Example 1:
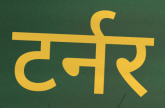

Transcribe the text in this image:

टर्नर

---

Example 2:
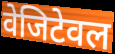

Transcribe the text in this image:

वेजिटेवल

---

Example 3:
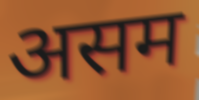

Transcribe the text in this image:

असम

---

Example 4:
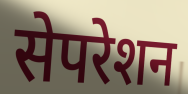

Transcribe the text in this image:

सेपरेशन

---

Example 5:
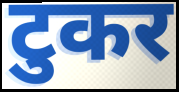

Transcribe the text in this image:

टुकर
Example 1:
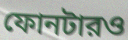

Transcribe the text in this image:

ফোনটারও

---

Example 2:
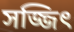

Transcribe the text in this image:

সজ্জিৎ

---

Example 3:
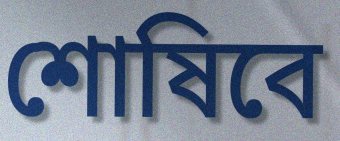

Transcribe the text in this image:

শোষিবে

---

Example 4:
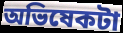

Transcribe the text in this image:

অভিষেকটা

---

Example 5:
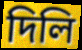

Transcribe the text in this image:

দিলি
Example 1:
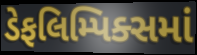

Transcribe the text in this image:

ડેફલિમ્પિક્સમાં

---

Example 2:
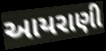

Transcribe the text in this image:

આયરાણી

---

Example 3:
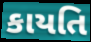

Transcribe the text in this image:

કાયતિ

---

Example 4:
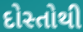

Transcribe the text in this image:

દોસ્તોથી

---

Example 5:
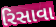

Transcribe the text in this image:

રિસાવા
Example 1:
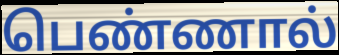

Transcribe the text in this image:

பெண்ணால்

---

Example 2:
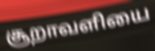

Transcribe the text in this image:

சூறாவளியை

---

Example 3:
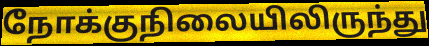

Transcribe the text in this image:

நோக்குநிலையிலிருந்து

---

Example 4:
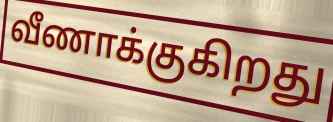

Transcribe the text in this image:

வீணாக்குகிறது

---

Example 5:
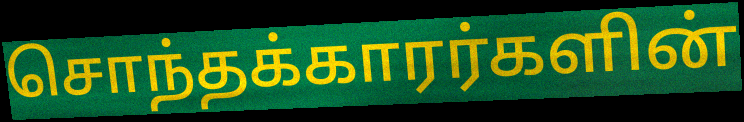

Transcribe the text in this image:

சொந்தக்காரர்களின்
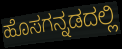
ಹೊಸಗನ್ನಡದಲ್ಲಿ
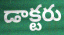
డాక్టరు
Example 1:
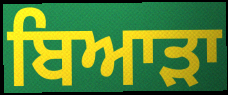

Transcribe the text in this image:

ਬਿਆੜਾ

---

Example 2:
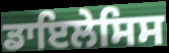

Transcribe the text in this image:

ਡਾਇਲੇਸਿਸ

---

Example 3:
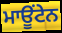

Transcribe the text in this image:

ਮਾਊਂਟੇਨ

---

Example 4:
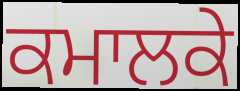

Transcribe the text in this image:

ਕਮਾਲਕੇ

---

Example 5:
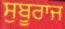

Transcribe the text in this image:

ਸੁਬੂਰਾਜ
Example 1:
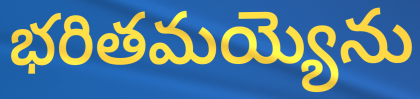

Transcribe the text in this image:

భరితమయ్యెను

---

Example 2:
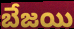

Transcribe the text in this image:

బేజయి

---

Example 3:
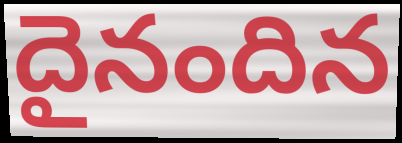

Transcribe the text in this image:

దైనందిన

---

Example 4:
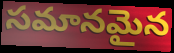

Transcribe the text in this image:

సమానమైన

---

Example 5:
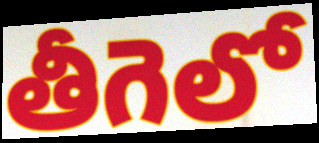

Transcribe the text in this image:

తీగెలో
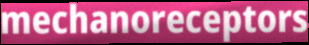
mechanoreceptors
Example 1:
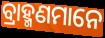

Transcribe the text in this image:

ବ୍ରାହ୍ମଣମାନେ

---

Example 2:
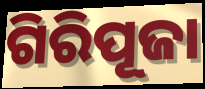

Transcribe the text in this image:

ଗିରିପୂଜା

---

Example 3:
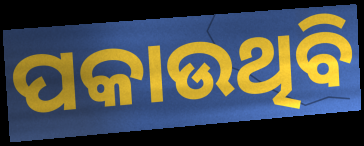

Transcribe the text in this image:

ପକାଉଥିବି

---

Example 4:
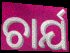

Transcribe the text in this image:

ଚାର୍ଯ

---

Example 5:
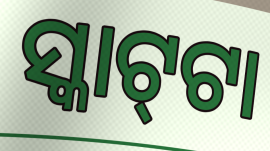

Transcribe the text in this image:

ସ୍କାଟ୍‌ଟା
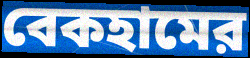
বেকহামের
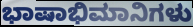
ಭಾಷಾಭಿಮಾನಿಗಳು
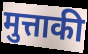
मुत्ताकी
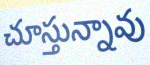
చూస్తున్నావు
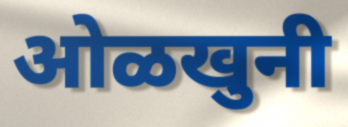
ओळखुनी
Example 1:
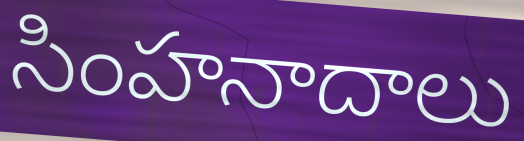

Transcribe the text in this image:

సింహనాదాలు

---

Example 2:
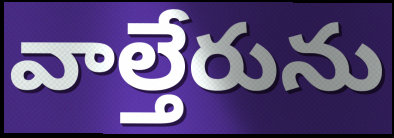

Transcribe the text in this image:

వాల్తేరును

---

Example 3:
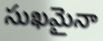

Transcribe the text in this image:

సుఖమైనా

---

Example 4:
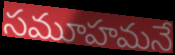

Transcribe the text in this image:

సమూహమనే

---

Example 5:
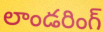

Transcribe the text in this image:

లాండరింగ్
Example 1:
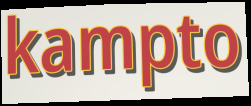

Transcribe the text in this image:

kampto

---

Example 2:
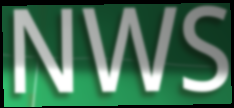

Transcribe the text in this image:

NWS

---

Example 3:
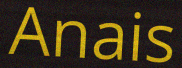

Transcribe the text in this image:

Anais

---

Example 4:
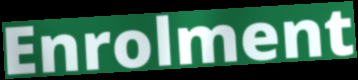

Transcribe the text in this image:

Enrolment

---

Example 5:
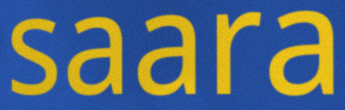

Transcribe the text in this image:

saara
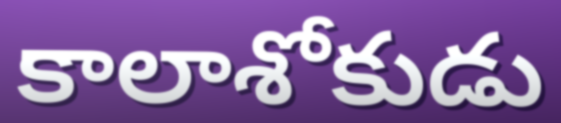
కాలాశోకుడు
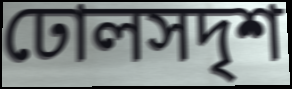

◆ What you have to do: What is needed is a verbatim transcription of the records, minus the pictures.

◆ Task result:
Example 1:

Transcribe the text in this image:

टर्नर

---

Example 2:

Transcribe the text in this image:

वेजिटेवल

---

Example 3:

Transcribe the text in this image:

असम

---

Example 4:

Transcribe the text in this image:

सेपरेशन

---

Example 5:

Transcribe the text in this image:

टुकर
Example 1:

Transcribe the text in this image:

ফোনটারও

---

Example 2:

Transcribe the text in this image:

সজ্জিৎ

---

Example 3:

Transcribe the text in this image:

শোষিবে

---

Example 4:

Transcribe the text in this image:

অভিষেকটা

---

Example 5:

Transcribe the text in this image:

দিলি
Example 1:

Transcribe the text in this image:

ડેફલિમ્પિક્સમાં

---

Example 2:

Transcribe the text in this image:

આયરાણી

---

Example 3:

Transcribe the text in this image:

કાયતિ

---

Example 4:

Transcribe the text in this image:

દોસ્તોથી

---

Example 5:

Transcribe the text in this image:

રિસાવા
Example 1:

Transcribe the text in this image:

பெண்ணால்

---

Example 2:

Transcribe the text in this image:

சூறாவளியை

---

Example 3:

Transcribe the text in this image:

நோக்குநிலையிலிருந்து

---

Example 4:

Transcribe the text in this image:

வீணாக்குகிறது

---

Example 5:

Transcribe the text in this image:

சொந்தக்காரர்களின்
ಹೊಸಗನ್ನಡದಲ್ಲಿ
డాక్టరు
Example 1:

Transcribe the text in this image:

ਬਿਆੜਾ

---

Example 2:

Transcribe the text in this image:

ਡਾਇਲੇਸਿਸ

---

Example 3:

Transcribe the text in this image:

ਮਾਊਂਟੇਨ

---

Example 4:

Transcribe the text in this image:

ਕਮਾਲਕੇ

---

Example 5:

Transcribe the text in this image:

ਸੁਬੂਰਾਜ
Example 1:

Transcribe the text in this image:

భరితమయ్యెను

---

Example 2:

Transcribe the text in this image:

బేజయి

---

Example 3:

Transcribe the text in this image:

దైనందిన

---

Example 4:

Transcribe the text in this image:

సమానమైన

---

Example 5:

Transcribe the text in this image:

తీగెలో
mechanoreceptors
Example 1:

Transcribe the text in this image:

ବ୍ରାହ୍ମଣମାନେ

---

Example 2:

Transcribe the text in this image:

ଗିରିପୂଜା

---

Example 3:

Transcribe the text in this image:

ପକାଉଥିବି

---

Example 4:

Transcribe the text in this image:

ଚାର୍ଯ

---

Example 5:

Transcribe the text in this image:

ସ୍କାଟ୍‌ଟା
বেকহামের
ಭಾಷಾಭಿಮಾನಿಗಳು
मुत्ताकी
చూస్తున్నావు
ओळखुनी
Example 1:

Transcribe the text in this image:

సింహనాదాలు

---

Example 2:

Transcribe the text in this image:

వాల్తేరును

---

Example 3:

Transcribe the text in this image:

సుఖమైనా

---

Example 4:

Transcribe the text in this image:

సమూహమనే

---

Example 5:

Transcribe the text in this image:

లాండరింగ్
Example 1:

Transcribe the text in this image:

kampto

---

Example 2:

Transcribe the text in this image:

NWS

---

Example 3:

Transcribe the text in this image:

Anais

---

Example 4:

Transcribe the text in this image:

Enrolment

---

Example 5:

Transcribe the text in this image:

saara
కాలాశోకుడు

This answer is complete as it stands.